We do consider stochastic gradients in our analysis. Specifically, in Appendix F, we provide a convergence guarantee for inexact FedExProx with $\tau$-nice sampling of clients (which results in stochastic gradients) and $\varepsilon_2$ relative approximation, as detailed in Theorem 8 based on biased SGD theory. In the specific case of client sub-sampling, the algorithm performs suboptimally due to the added stochasticity—an expected outcome, as client sub-sampling does not inherently benefit biased compression, as noted in [1]. To address this, one could apply the well-known Error Feedback-21 strategy [1], [2] for biased compression; however, implementing this would require modifications to the original FedExProx algorithm, which falls outside the scope of our current discussion.
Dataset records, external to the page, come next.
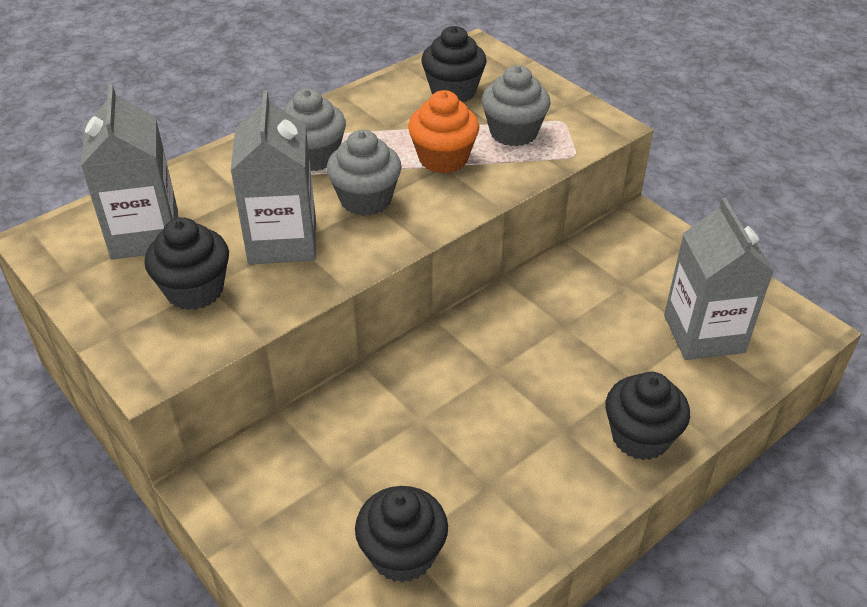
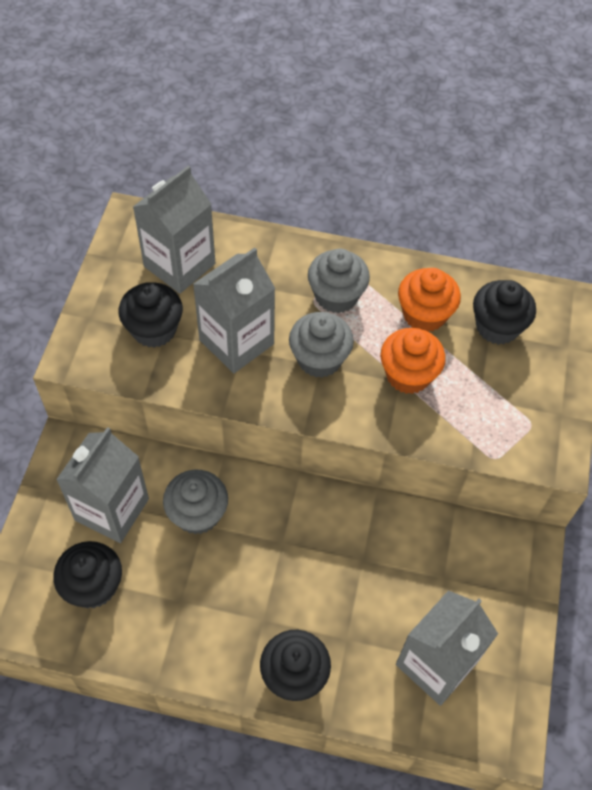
camera: 50 degrees right, 15 degrees up
(327, 487) = (112, 509): none -> grey carton
(395, 120) = (424, 314): none -> orange cupcake
(513, 132) = (484, 400): grey cupcake -> grey cupcake (197, 514)

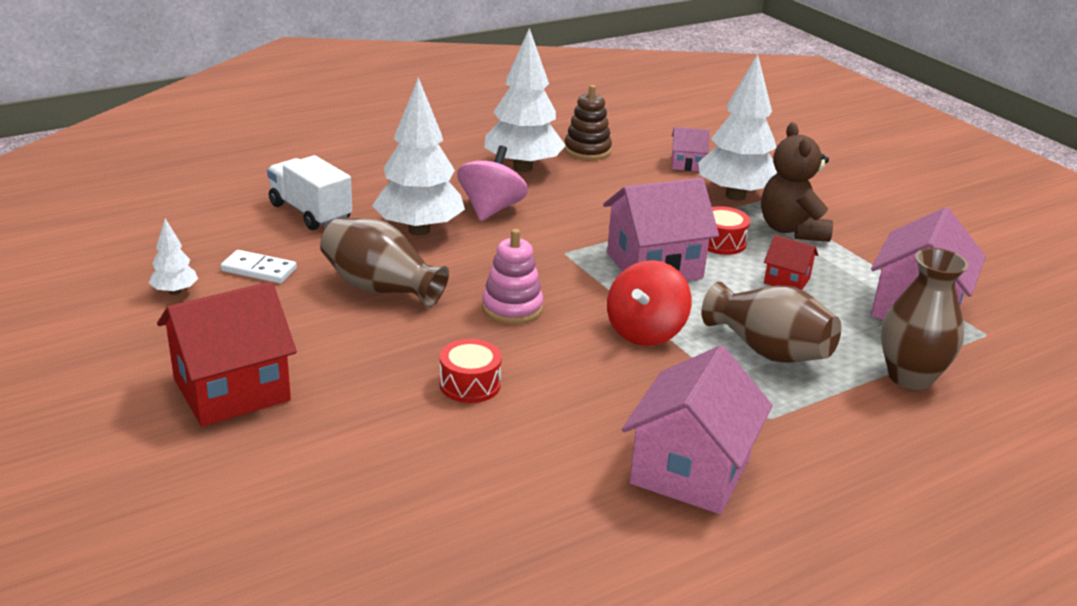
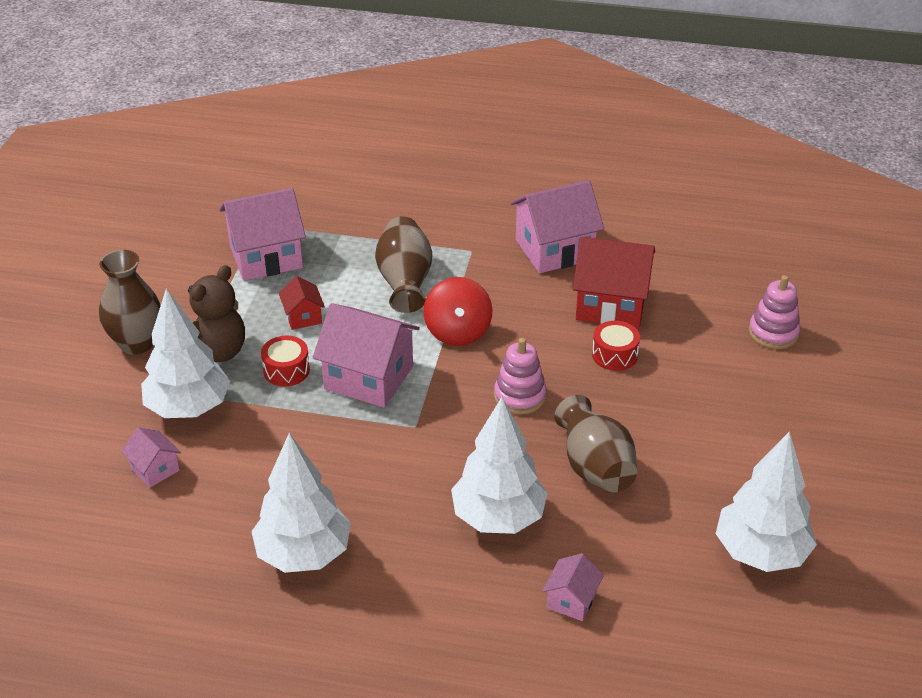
camera: 135 degrees left, 10 degrees up
(175, 292) = (761, 553): white tree -> white tree, size x2.15
(232, 390) = (771, 430): red house -> red house (611, 304)
(259, 270) = (675, 542): white domino -> none
(309, 503) = (773, 333): none -> pink stacking toy
(310, 212) = (571, 600): white truck -> pink house
(491, 209) = (407, 510): pink spinning top -> none
(587, 150) = (207, 544): brown stacking toy -> none
(645, 332) = (458, 332): red spinning top -> red spinning top turned 105 degrees clockwise
(910, 377) = (355, 229): brown vase -> brown vase (137, 343)

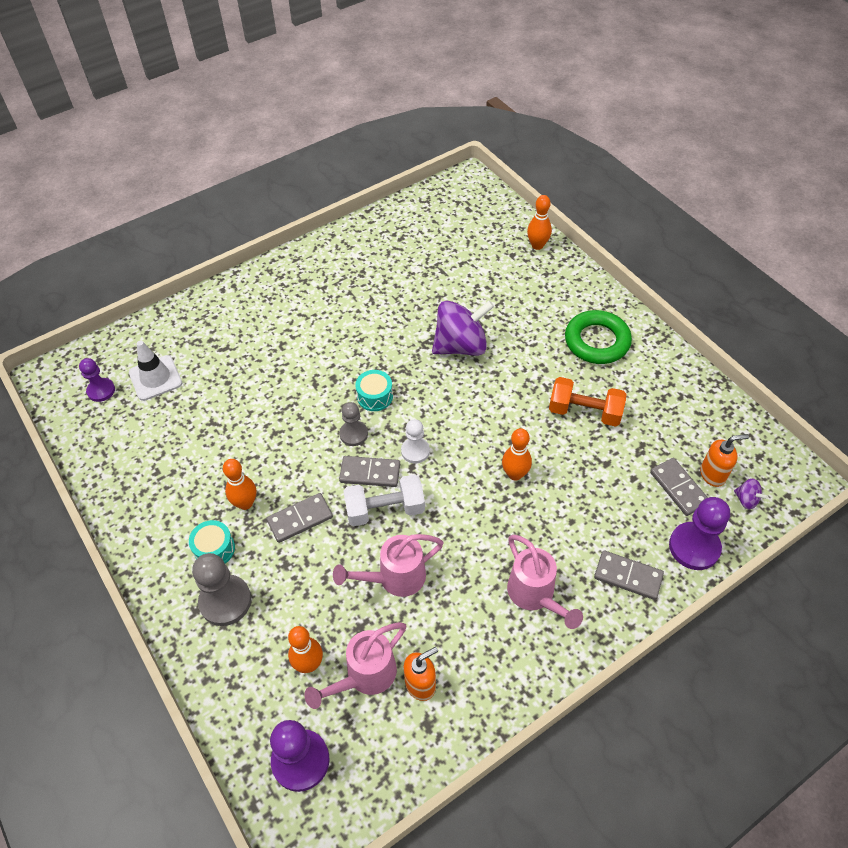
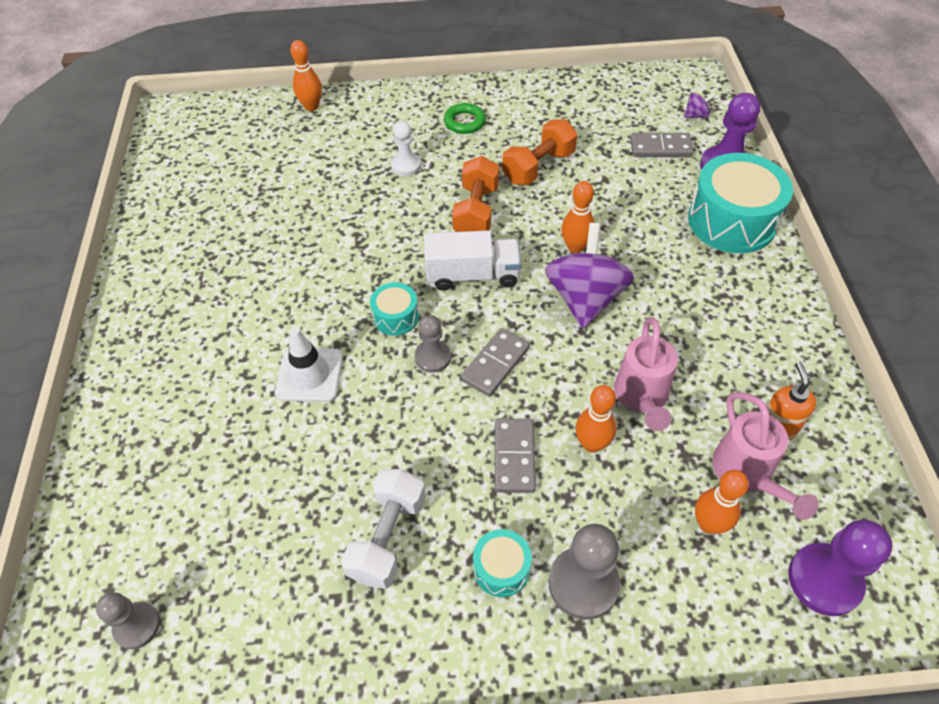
camera: 60 degrees left, 0 degrees up
(101, 390) = (137, 626): purple pawn -> grey pawn
(155, 378) = (176, 542): white traffic cone -> white traffic cone (309, 375)
(245, 503) = (456, 507): orange bowling pin -> orange bowling pin (592, 444)
(385, 509) = (551, 370): white dumbbell -> white dumbbell (388, 537)
(415, 451) = (494, 312): white pawn -> white pawn (406, 165)
(441, 422) = (473, 275): none -> white truck
(461, 346) = (387, 217): purple spinning top -> purple spinning top (585, 298)
(505, 394) = (476, 211): none -> orange dumbbell
(535, 595) = (719, 293): pink watering can -> none
(597, 341) = (464, 122): green ring -> green ring, size x0.58
(628, 576) = (732, 221): grey domino -> turquoise drum
(713, 474) = (660, 121): orange soap dispenser -> none

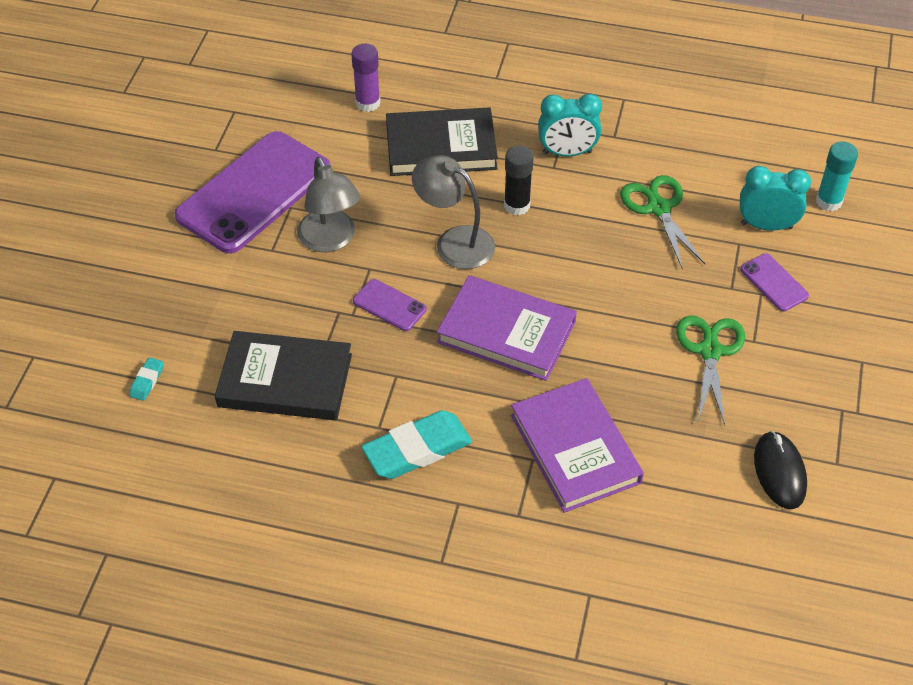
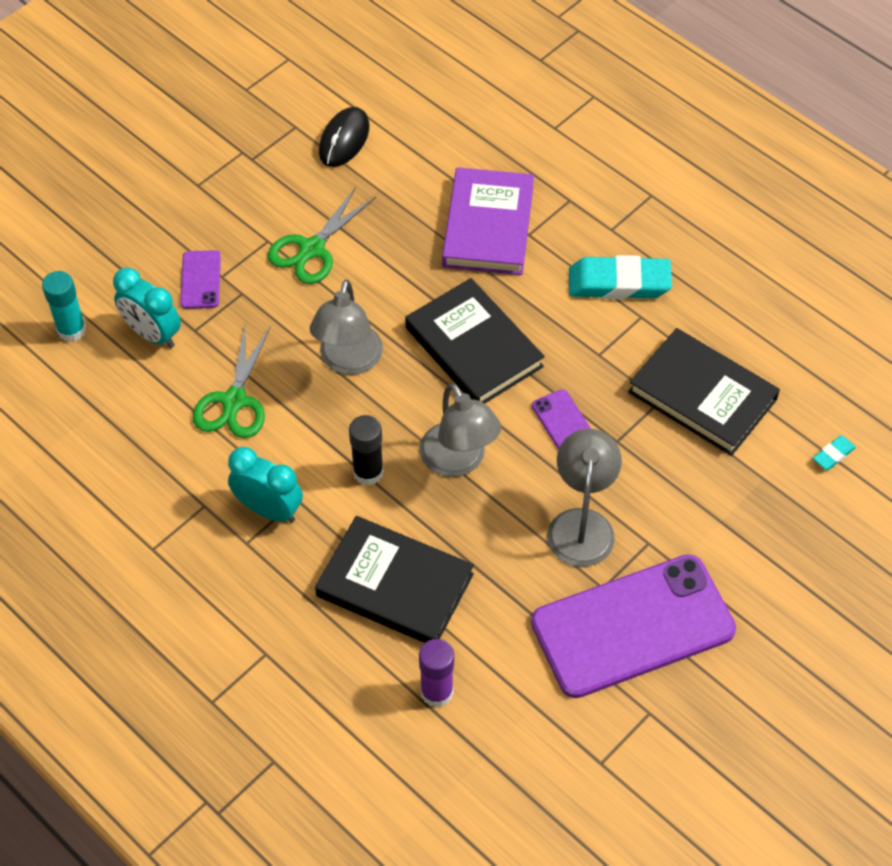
camera: 150 degrees left, 5 degrees up
(506, 332) = (473, 347): purple book -> black book
(598, 275) = (348, 361): none -> grey lamp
For inexact FedExProx with $\varepsilon_1$ direct approximation, a convergence guarantee can be similarly derived, as outlined in Appendix F.2.

[1] EF21: A New, Simpler, Theoretically Better, and Practically Faster Error Feedback. P. Richtárik, I. Sokolov, I. Fatkhullin [2] EF21-P and Friends: Improved Theoretical Communication Complexity for Distributed Optimization with Bidirectional Compression. K. Gruntkowska, A. Tyurin, P. Richtarik.